» Data for processing
========
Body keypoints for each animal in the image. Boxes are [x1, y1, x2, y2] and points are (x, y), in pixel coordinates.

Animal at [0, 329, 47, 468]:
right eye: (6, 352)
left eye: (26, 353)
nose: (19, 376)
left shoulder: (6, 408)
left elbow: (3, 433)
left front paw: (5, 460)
========
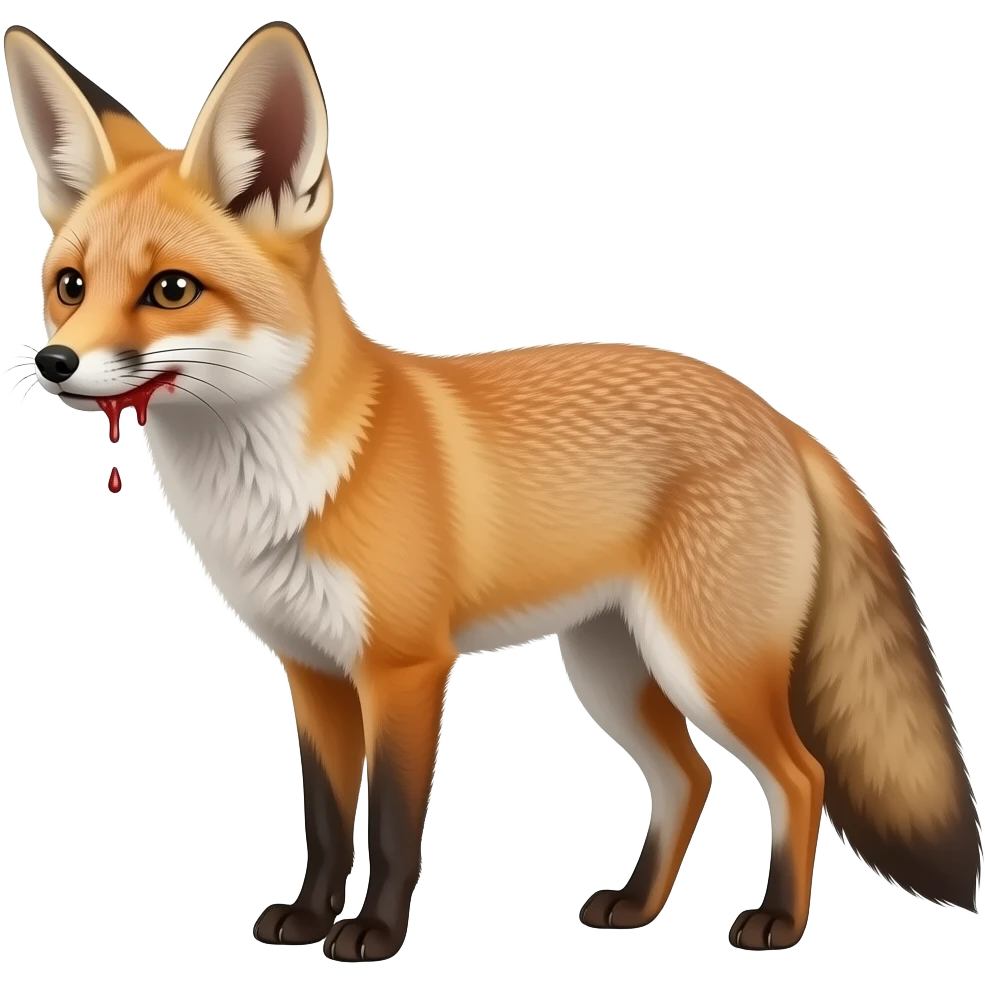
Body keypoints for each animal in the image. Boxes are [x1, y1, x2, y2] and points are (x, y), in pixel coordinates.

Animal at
========
» Work required
The result should be every line that contains "left", copied from the entries.

» Finished exercise
left eye: (26, 353)
left shoulder: (6, 408)
left elbow: (3, 433)
left front paw: (5, 460)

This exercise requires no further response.